Council adopts temporary trade liberalisation with Ukraine

The Council adopted a regulation allowing for temporary trade liberalisation and other trade concessions with regard to certain Ukrainian products. This means that for one year import duties on all Ukrainian exports to the European Union will not be due.

Thanks to these measures the EU will be able to significantly support Ukraine's economy.

Russia's unprovoked and unjustified war of aggression against Ukraine has had a devastating impact on the country's production capacity, transport infrastructure and access to the Black sea, as well as its wider ability to trade with the rest of the world. The consequences cannot be underestimated both internally, and internationally, in terms of impact on food security.

Today’s decision will apply for a period of one year, and will suspend in particular:

–all those tariffs under Title IV of the Association Agreement between the EU and Ukraine establishing a deep and comprehensive free trade area (DCFTA) that had not yet been liberalised.

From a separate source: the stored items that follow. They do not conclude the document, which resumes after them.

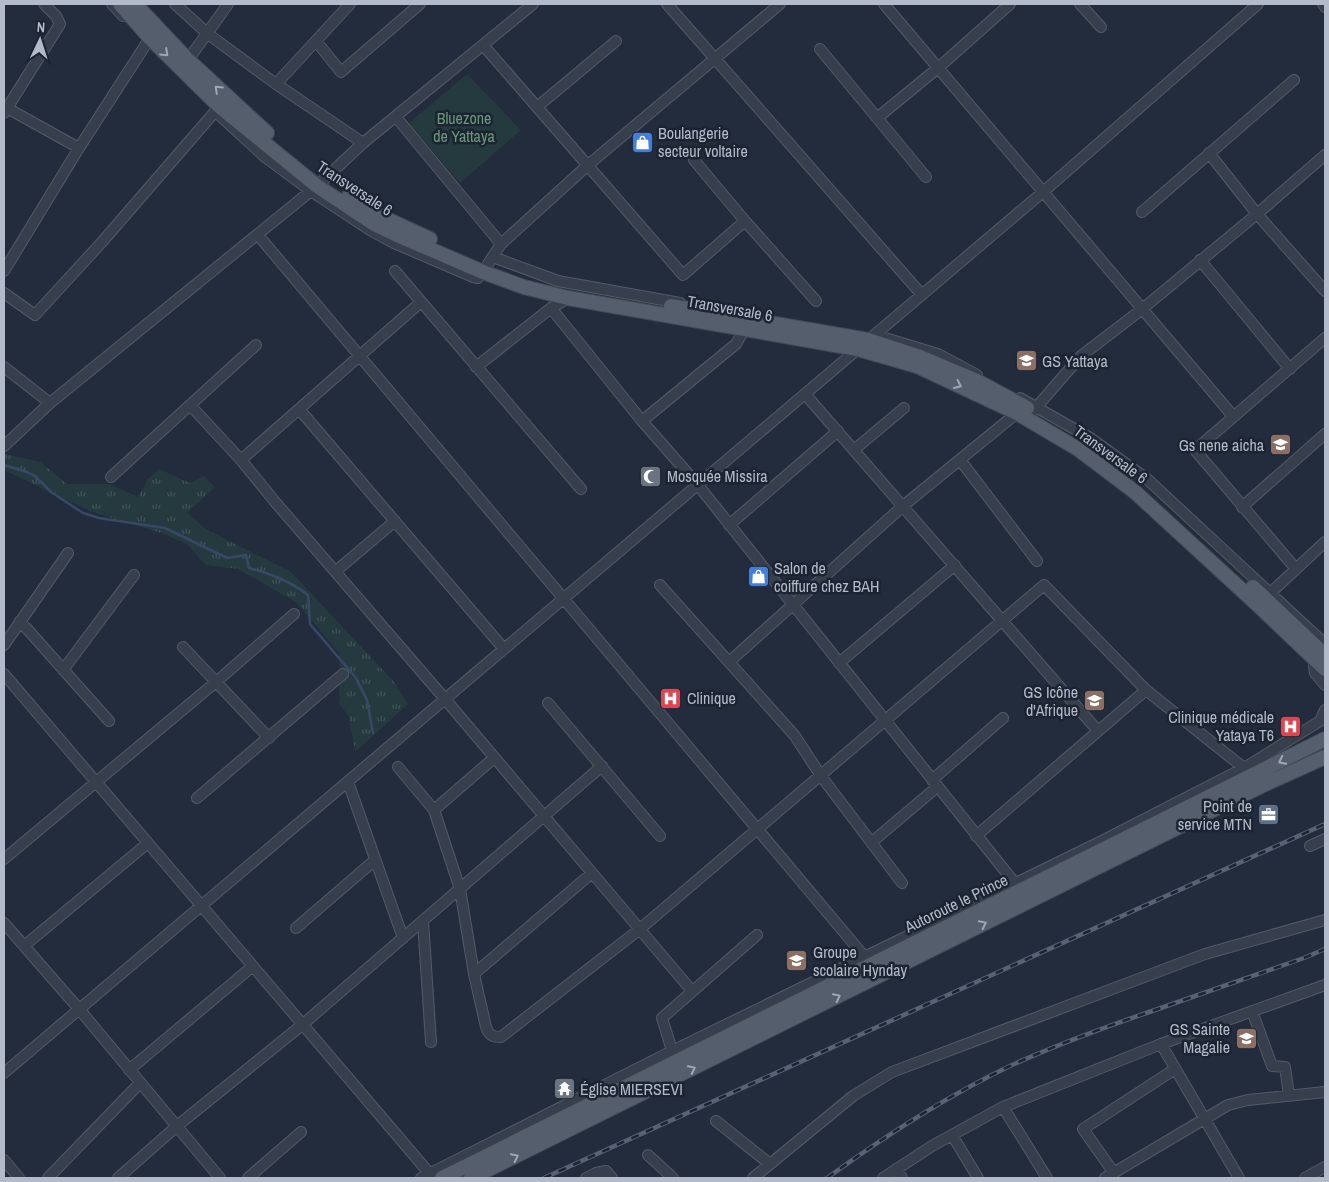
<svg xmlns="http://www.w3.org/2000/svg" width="1329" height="1182" font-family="'Archivo Narrow',sans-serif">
  <defs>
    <pattern id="grass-tufts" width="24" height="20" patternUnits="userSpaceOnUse" patternTransform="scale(1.25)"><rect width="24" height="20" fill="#253a3e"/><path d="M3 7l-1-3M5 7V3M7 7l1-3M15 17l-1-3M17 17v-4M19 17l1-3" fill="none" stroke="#425459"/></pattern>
  </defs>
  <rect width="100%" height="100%" fill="#232c3d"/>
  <path fill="url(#grass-tufts)" d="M 4,454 L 40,462 L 67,484 L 109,484 L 138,497 L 148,479 L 159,469 L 190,483 L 204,476 L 215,487 L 187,513 L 207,530 L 291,572 L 395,683 L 408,704 L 355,752 L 349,717 L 339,703 L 340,698 L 339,694 L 340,654 L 296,602 L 238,569 L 206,565 L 187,544 L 161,533 L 90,511 L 4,470 Z"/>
  <path fill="#253a3e" d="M 467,74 L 521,130 L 460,183 L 409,123 Z"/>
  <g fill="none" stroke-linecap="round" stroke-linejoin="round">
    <path stroke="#384967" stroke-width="2.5" d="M 4,465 L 27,472 L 35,476 L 51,492 L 83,513 L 99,518 L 165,528 L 227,558 L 246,555 L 249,568 C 271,574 290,581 308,595 L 310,624 L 356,678 L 367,700 L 373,733"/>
    <defs>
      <path id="minor" d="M 112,4 L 123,16
        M 175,4 L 208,34 L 276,84 L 363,143
        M 667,4 L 922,295
        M 884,4 L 1233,416
        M 1080,4 L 1101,27
        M 1323,4 L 1325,7
        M 316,41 L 341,72 L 420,4
        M 483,45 L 683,275 L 745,221
        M 820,49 L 926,177
        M 188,60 L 228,4
        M 276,84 L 350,4
        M 537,107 L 616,41
        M 7,108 L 79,148
        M 215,111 L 265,157 L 311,191 L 370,230 L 394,243 L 473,277 L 478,278 L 483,272
        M 4,113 L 60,24 L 56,16 L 44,4
        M 396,117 L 501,244
        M 877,118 L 938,68 L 1010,4
        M 1209,153 L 1257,214 L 1325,291
        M 694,160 L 745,221 L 816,301
        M 1142,212 L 1294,80
        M 258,235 L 869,962
        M 493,257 L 558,281 L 680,303
        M 1200,260 L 1290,369
        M 488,264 L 501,244 L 588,165 L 780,4
        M 4,271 L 79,148 L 150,38
        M 395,271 L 581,489
        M 4,293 L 35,315 L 102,242 L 219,107
        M 568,298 L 551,308 L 642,421 L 698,485 L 1017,886
        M 875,335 L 938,354 L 977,375
        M 4,367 L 50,403
        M 476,367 L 551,308
        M 805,394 L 1098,731
        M 1020,398 L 1092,439 L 1146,478 L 1325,644
        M 190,405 L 241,460 L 276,503 L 445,699 L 692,991
        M 299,409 L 504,649
        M 1033,411 L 1081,356 L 1141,310 L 1257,214 L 1325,155
        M 642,421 L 736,344 L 745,328
        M 4,446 L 50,403 L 317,186 L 363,143 L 533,4
        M 855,449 L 904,408
        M 241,460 L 421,302
        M 960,460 L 1037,561
        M 111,477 L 256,345
        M 1242,507 L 1325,434
        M 729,525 L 838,431
        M 1296,569 L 1195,450 L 1325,338
        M 336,571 L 395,521
        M 660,585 L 795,736 L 821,776 L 902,883
        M 1266,597 L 1325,542
        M 20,621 L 109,721
        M 4,645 L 68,553
        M 183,647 L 269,738
        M 1320,657 L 1314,666 L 1315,673 L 1325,685
        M 729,662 L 903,506 L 1017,413
        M 839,663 L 955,565
        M 63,670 L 134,575
        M 4,674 L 430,1174
        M 548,703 L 660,836
        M 398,767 L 434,810 L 460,889 L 474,974 L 486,1027 C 489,1035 492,1037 501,1037 L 640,929 L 1044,585 L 1146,690 L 1254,776
        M 932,780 L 1003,718
        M 348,782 L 403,938
        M 197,798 L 343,674
        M 434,810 L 494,758
        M 976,836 L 1146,690
        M 872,842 L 937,787
        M 1310,846 L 1325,839
        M 4,859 L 216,682 L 294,614
        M 423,921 L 431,1042
        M 4,923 L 79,1009 L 220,1178
        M 296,928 L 375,860
        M 24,946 L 148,843
        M 474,974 L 592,873
        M 1252,1011 L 1272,1066 L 1285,1067 L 1289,1095
        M 1161,1044 L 1239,1178
        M 674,1057 L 662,1018 L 757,935
        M 129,1070 L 253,966
        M 4,1073 L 1043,192 L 1258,4
        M 1003,1107 L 1047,1178
        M 716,1121 L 770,1164
        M 952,1135 L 978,1178
        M 648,1155 L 673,1178
        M 4,1160 L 19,1178
        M 896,1169 L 902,1178
        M 1114,1173 L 1083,1129 L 1175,1069
        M 48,1178 L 140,1083
        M 118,1178 L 177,1126 L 302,1025 L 602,766
        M 248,1178 L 301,1132
        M 421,1178 L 672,1051 L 1104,840 L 1244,768 L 1320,721 L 1325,710
        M 586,1178 L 596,1173 L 606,1171 L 612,1178
        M 753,1178 L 853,1096 L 892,1072 L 1205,954 L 1325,920
        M 883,1178 L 932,1146 L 1003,1107 L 1161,1044 L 1325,985
        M 1105,1178 L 1228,1105 L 1248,1100 L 1325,1092
        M 1305,1178 L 1325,1167"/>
      <path id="major" d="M 120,4 L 150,38 L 219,106 L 317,186 L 374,224 L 397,235 L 483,272 L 524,287 L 568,298 L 858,349 L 917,366 L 1017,413 L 1078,449 L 1135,492 L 1258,605 L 1325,669
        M 135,4 L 188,60 L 267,133
        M 349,196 L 378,215 L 430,239
        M 671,306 L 868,340 L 920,357 L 977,381 L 1027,408
        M 1253,587 L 1325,655
        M 442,1178 L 1325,739
        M 471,1178 L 1261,786 L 1325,757"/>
    </defs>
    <use href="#minor" stroke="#525a68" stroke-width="12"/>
    <use href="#major" stroke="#404856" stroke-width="16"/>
    <use href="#minor" stroke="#373f4d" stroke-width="10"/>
    <use href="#major" stroke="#555e6d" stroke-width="14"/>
    <defs>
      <path id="rail" d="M 544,1178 L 1325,824
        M 827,1178 C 885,1136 945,1097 1010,1066 C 1058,1044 1108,1026 1158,1009 C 1207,992 1256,975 1304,958 L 1325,949"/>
    </defs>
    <use href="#rail" stroke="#596275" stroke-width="4.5"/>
    <use href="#rail" stroke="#1c2432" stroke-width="2.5" stroke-dasharray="8" stroke-linecap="butt"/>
  </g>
  <defs><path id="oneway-chevron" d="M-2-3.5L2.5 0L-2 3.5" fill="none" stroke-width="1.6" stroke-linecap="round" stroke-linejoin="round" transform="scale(1.25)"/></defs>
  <g stroke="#a0a8b7">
    <use href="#oneway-chevron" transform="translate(165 53) rotate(44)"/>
    <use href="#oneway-chevron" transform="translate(218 89) rotate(-136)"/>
    <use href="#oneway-chevron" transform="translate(958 385) rotate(25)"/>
    <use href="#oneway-chevron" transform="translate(1282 761) rotate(153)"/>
    <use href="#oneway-chevron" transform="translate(983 924) rotate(-26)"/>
    <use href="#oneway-chevron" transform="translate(837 997) rotate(-26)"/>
    <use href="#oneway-chevron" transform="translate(692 1069) rotate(-26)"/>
    <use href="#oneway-chevron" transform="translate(515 1157) rotate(-26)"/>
  </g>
  <defs>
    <symbol id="shop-square" viewBox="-11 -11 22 22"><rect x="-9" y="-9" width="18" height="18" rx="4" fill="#3f7fe0" stroke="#1c2432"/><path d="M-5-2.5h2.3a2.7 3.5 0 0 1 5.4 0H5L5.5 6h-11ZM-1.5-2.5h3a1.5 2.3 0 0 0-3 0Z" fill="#fff"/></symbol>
    <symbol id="school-square" viewBox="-11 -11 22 22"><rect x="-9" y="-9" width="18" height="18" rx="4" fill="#8d6e63" stroke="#1c2432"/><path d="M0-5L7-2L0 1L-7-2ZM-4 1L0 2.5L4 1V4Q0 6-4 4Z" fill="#fff"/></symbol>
    <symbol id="mosque-square" viewBox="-11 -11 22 22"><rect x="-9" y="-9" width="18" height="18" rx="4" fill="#6b7280" stroke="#1c2432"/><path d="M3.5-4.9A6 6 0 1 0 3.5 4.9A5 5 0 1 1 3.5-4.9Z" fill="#fff"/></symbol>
    <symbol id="hospital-square" viewBox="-11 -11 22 22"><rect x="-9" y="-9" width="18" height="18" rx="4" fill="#e0444e" stroke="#1c2432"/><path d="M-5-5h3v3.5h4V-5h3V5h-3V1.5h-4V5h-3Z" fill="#fff"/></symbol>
    <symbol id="office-square" viewBox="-11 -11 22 22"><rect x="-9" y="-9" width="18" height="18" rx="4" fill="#5c6f8a" stroke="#1c2432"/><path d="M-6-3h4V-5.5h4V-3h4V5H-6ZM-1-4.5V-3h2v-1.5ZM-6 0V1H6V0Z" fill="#fff"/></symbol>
    <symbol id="temple-square" viewBox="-11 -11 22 22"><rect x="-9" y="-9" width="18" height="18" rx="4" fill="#6b7280" stroke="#1c2432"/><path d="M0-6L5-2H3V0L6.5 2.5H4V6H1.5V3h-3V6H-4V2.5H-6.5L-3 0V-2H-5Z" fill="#fff"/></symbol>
  </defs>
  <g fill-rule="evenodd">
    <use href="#shop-square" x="630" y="130" width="25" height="25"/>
    <use href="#school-square" x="1014" y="348" width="25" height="25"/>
    <use href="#school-square" x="1268" y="432" width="25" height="25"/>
    <use href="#mosque-square" x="638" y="464" width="25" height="25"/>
    <use href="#shop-square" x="746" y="564" width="25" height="25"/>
    <use href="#hospital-square" x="658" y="686" width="25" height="25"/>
    <use href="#school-square" x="1082" y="688" width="25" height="25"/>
    <use href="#hospital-square" x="1278" y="714" width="25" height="25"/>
    <use href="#office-square" x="1256" y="802" width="25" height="25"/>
    <use href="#school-square" x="784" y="948" width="25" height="25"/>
    <use href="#school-square" x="1234" y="1026" width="25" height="25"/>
    <use href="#temple-square" x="552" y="1076" width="25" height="25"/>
  </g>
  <g text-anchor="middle" stroke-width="5" stroke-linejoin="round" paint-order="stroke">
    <g font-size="16" fill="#699a78" stroke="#1c2432">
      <text x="464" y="124">Bluezone<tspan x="464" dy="18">de Yattaya</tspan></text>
    </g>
    <g font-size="16" fill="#b3bac9" stroke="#1c2432" text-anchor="start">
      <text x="658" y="139">Boulangerie<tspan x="658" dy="18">secteur voltaire</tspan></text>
      <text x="1042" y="367">GS Yattaya</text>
      <text x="1264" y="451" text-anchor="end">Gs nene aicha</text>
      <text x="667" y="482">Mosquée Missira</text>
      <text x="774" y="574">Salon de<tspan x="774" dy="18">coiffure chez BAH</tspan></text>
      <text x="1078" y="698" text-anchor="end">GS Icône<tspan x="1078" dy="18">d'Afrique</tspan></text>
      <text x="687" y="704">Clinique</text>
      <text x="1274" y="723" text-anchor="end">Clinique médicale<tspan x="1274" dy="18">Yataya T6</tspan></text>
      <text x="1252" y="812" text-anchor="end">Point de<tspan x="1252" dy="18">service MTN</tspan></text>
      <text x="813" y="958">Groupe<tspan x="813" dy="18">scolaire Hynday</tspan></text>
      <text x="1230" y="1035" text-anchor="end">GS Sainte<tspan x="1230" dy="18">Magalie</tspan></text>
      <text x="580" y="1095">Église MIERSEVI</text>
    </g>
    <g font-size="16" fill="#b3bac9" stroke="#1c2432">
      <text transform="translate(355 188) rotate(33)" y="6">Transversale 6</text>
      <text transform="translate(730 308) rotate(10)" y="6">Transversale 6</text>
      <text transform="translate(1111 454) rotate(36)" y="6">Transversale 6</text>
      <text transform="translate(956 903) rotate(-26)" y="6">Autoroute le Prince</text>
    </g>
  </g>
  <rect width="1329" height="1182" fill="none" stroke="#b3bac9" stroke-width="10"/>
  <g transform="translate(40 40) rotate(4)" stroke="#1c2432" stroke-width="4" paint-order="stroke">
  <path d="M0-4L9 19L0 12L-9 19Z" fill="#b3bac9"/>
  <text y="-8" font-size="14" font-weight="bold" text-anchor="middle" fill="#b3bac9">N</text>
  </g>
</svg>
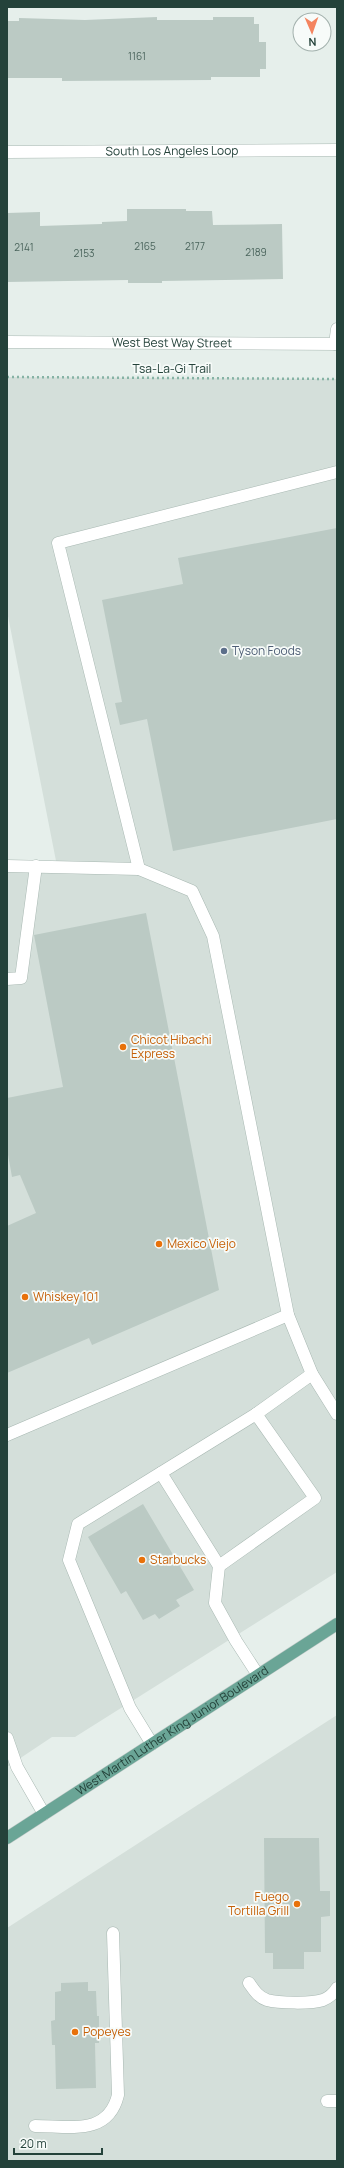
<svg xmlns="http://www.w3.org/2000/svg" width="344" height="2168" viewBox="0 0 344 2168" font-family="Manrope,sans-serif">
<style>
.built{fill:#d4dfda}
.building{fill:#bbcac4}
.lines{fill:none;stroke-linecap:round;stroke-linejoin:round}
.lane-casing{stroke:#a8b8b2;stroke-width:13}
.street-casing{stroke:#a8b8b2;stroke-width:13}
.primary-casing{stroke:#c2cac8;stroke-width:13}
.path{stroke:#86b3a5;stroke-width:2.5;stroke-dasharray:2 3;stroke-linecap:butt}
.lane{stroke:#fff;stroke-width:12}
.street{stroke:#fff;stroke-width:12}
.primary{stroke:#6aa596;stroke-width:12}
.service-dot{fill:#5c6f8a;stroke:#f7fbf9;stroke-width:1.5}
.food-dot{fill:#e8710a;stroke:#f7fbf9;stroke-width:1.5}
.labels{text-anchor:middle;stroke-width:3.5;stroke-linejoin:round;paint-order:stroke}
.number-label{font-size:10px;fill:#4a645c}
.street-label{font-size:12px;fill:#24423a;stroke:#f7fbf9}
.service-label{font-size:12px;fill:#4e5e75;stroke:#f7fbf9;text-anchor:start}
.food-label{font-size:12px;fill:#c56008;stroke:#f7fbf9;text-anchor:start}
</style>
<rect width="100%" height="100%" fill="#e6efeb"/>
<path class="built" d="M7,377l330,2v1193l-262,165h-23l-45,30v-901h50l-50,-255z
M337,1715v445h-330v-232z"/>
<path class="building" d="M157,17v3h56v-3h41v7h5v18h7v27h-6v8h-49v3l-149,1v-3h-55v-57h12v-3l66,2z
M127,209h59v2h26l1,14 69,-1 1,55 -121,2v2h-34v-3l-121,2v-69l33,-1v14l62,-2v-2l25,-1z
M337,528v291l-164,32 -26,-132 -27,6 -5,-22 7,-1 -20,-102 81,-16 -5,-26z
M146,913l73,377 -127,55 -3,-7 -82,35v-147l29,-13 -16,-38 -8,2 -5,-28v-51l56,-11 -29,-152z
M143,1504l51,86 -18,10 4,6 -21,13 -4,-5 -12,6 -17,-29 -5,3 -33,-57z
M264,1838h55l1,53h10v25l-9,1v35h-17v17h-31v-16h-8z
M88,1982v9h8l1,25h2v27h-4l1,45 -40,1 -1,-44h-3l-1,-24 4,-1v-28l6,-1v-8z"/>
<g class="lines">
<defs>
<g id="lane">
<path id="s1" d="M7,152l330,-2"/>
<path d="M335,344l2,-15"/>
<path d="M7,866l132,3 53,22 21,45 75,379 24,59 25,40"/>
<path d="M139,869l-81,-326 279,-71"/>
<path d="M7,979l14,-1 15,-112"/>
<path d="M256,1414l56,-40"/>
<path d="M7,1435l281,-120"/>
<path d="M161,1473l58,93 -4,37 21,38 22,34"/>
<path d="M7,1738l10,29 27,47"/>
<path d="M152,1744l-22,-36 -61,-148 9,-36 178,-110 59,84 -96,68"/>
<path d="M249,1983c5,7 9,14 18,17 11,3 44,4 56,0 5,-2 11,-7 14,-12"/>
<path d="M327,2101h10"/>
<path d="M35,2126c35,0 73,10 83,-31l-5,-162"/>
</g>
<g id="street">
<path id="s2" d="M7,342l330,2"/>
</g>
<g id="primary">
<path id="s3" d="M7,1838l330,-214"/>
</g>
</defs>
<use href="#lane" class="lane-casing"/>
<use href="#street" class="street-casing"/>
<use href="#primary" class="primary-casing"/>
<path class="path" d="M7,377l330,2"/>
<use href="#lane" class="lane"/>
<use href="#street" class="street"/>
<use href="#primary" class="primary"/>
</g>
<circle class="service-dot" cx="224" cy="651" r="4"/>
<g class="food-dot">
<circle cx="123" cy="1047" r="4"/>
<circle cx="159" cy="1244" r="4"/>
<circle cx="25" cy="1297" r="4"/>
<circle cx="142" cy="1560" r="4"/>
<circle cx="297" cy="1904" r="4"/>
<circle cx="75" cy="2032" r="4"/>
</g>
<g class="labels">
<g class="number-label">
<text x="137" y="60">1161</text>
<text x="145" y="250">2165</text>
<text x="195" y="250">2177</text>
<text x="24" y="251">2141</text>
<text x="256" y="256">2189</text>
<text x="84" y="257">2153</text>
</g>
<g class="street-label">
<text dy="4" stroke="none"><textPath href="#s1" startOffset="165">South Los Angeles Loop</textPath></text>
<text dy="4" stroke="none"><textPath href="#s2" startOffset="165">West Best Way Street</textPath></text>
<text x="172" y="373">Tsa-La-Gi Trail</text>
<text dy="4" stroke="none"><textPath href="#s3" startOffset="197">West Martin Luther King Junior Boulevard</textPath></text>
</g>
<g class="service-label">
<text x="232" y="655">Tyson Foods</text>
</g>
<g class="food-label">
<text x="131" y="1044">Chicot Hibachi<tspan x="131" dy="14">Express</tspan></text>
<text x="167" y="1248">Mexico Viejo</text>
<text x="33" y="1301">Whiskey 101</text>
<text x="150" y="1564">Starbucks</text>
<text x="289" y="1901" text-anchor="end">Fuego<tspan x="289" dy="14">Tortilla Grill</tspan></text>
<text x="83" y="2036">Popeyes</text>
</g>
</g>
<rect width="344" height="2168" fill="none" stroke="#24423a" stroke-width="16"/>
<g transform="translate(312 32) rotate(178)"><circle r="19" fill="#f7fbf9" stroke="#a3b1ad"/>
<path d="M0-3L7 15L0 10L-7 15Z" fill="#f4845f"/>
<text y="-6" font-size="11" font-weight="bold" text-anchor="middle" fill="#24423a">N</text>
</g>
<path d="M14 2148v6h88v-6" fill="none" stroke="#24423a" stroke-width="2"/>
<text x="20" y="2148" font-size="12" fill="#24423a" stroke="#f7fbf9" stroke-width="3" paint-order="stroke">20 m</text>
</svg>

The suspension covers notably: industrial products subject to duty phase out by the end of 2022, fruits and vegetables subject to the entry-price system, and agricultural products and processed agricultural products subject to tariff-rate quotas,

– the collection of anti-dumping duties on imports originating in Ukraine, and

– the application of the common rules for imports with respect of imports originating in Ukraine.

Today's decision is conditional upon respect for the principles set out in Article 2 of the DCFTA.

Background and next steps

The Commission tabled its proposal on temporary trade liberalisation supplementing trade concessions applicable to Ukrainian products under the Association Agreement between the European Union and the European Atomic Energy Community and their member states, of the one part, and Ukraine, of the other part, on 27 April 2022.

On 13 May the Council sent a letter to the European Parliament signalling its agreement with the regulation, which was then voted by the EP plenary on 19 May.

Now that the regulation has been adopted by both the European Parliament and the Council, it will be signed and published in the Official Journal, before entering into force on the day following that of its publication in the Official Journal of the European Union.